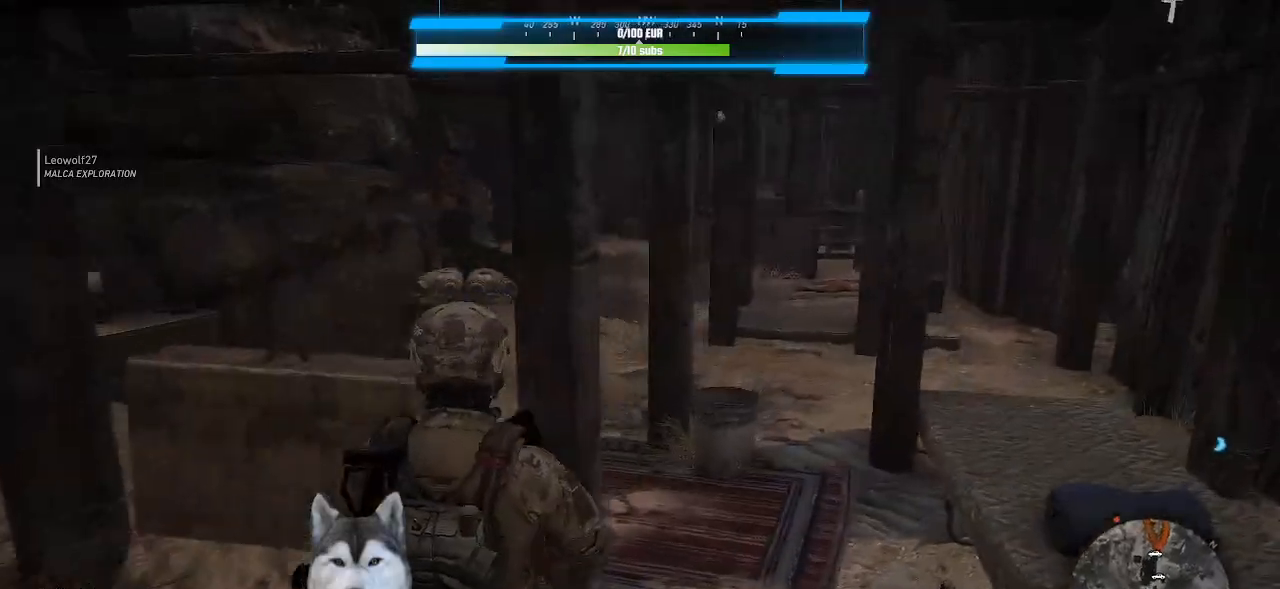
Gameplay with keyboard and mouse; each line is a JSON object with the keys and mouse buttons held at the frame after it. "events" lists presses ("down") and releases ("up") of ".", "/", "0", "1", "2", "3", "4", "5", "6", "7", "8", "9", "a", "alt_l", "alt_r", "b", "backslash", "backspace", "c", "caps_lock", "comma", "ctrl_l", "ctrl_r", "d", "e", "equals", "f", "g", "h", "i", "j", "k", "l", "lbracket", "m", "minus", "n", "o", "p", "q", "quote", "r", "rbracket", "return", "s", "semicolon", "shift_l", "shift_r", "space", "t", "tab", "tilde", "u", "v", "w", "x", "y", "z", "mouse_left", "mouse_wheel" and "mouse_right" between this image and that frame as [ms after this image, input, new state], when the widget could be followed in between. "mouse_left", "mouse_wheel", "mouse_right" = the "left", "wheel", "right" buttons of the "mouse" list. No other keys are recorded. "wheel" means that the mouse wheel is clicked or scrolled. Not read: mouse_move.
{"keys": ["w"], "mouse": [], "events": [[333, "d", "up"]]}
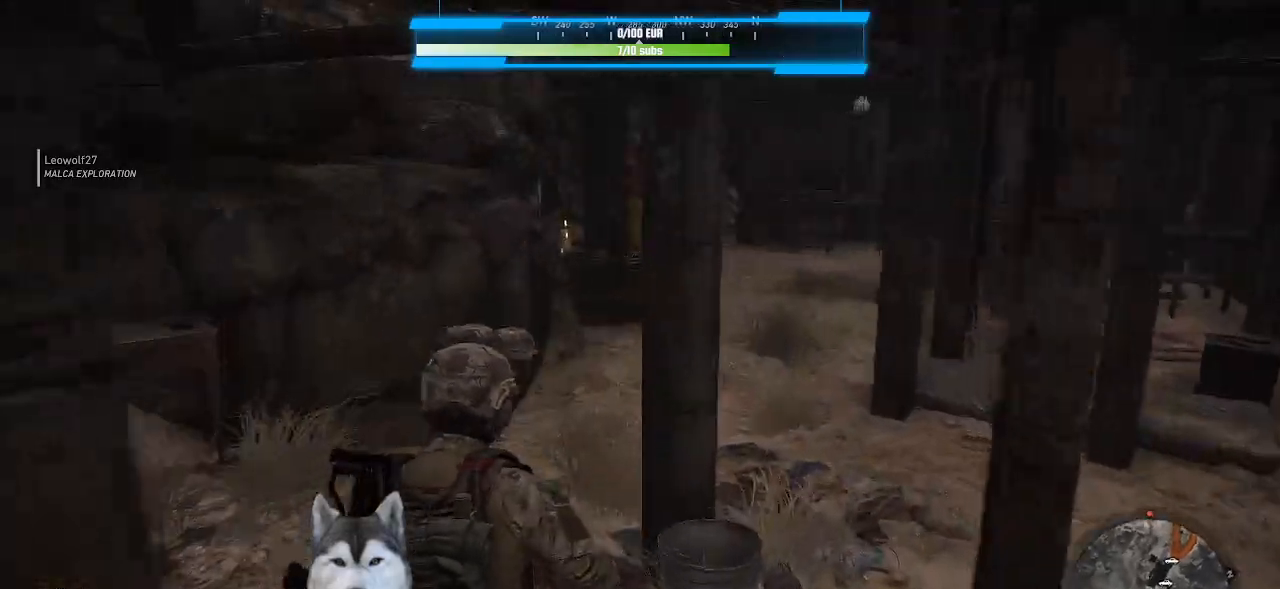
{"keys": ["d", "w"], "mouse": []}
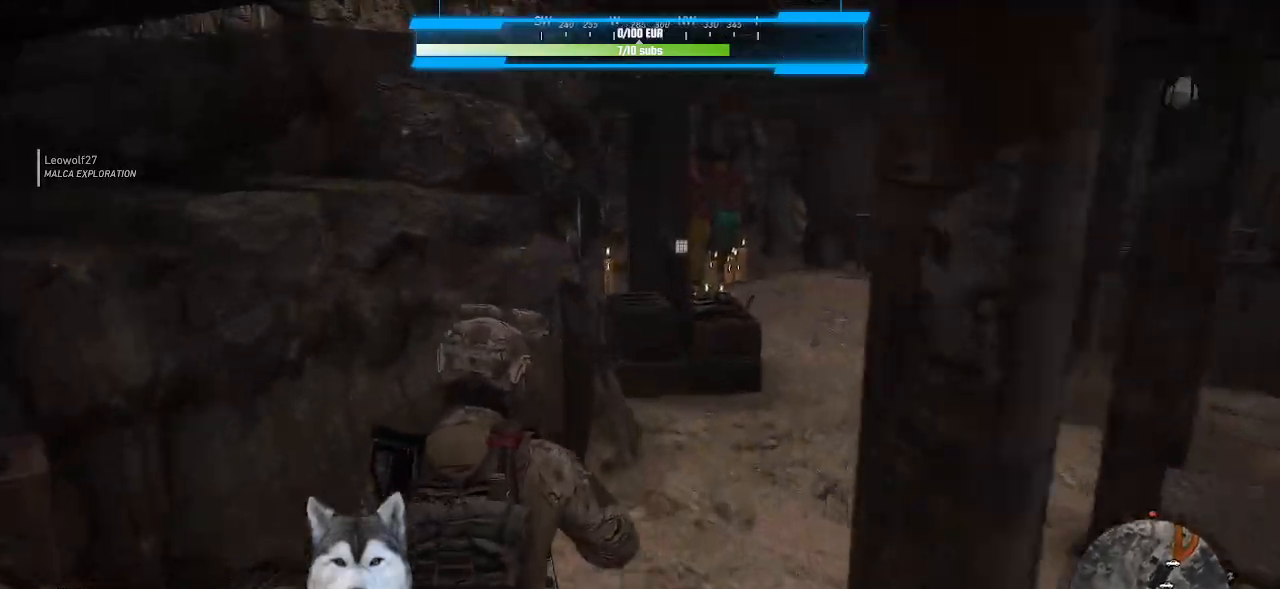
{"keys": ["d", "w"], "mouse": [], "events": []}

---------------

▸ **ABOUT THIS EXERCISE**
Every line above should be transcribed exactly, though no image should be carried over.

▸ **TASK RESPONSE**
Gameplay with keyboard and mouse; each line is a JSON object with the keys and mouse buttons held at the frame after it. "events" lists presses ("down") and releases ("up") of ".", "/", "0", "1", "2", "3", "4", "5", "6", "7", "8", "9", "a", "alt_l", "alt_r", "b", "backslash", "backspace", "c", "caps_lock", "comma", "ctrl_l", "ctrl_r", "d", "e", "equals", "f", "g", "h", "i", "j", "k", "l", "lbracket", "m", "minus", "n", "o", "p", "q", "quote", "r", "rbracket", "return", "s", "semicolon", "shift_l", "shift_r", "space", "t", "tab", "tilde", "u", "v", "w", "x", "y", "z", "mouse_left", "mouse_wheel" and "mouse_right" between this image and that frame as [ms after this image, input, new state], when the widget could be followed in between. "mouse_left", "mouse_wheel", "mouse_right" = the "left", "wheel", "right" buttons of the "mouse" list. No other keys are recorded. "wheel" means that the mouse wheel is clicked or scrolled. Not read: mouse_move.
{"keys": ["w"], "mouse": [], "events": [[333, "d", "up"]]}
{"keys": ["d", "w"], "mouse": []}
{"keys": ["d", "w"], "mouse": [], "events": []}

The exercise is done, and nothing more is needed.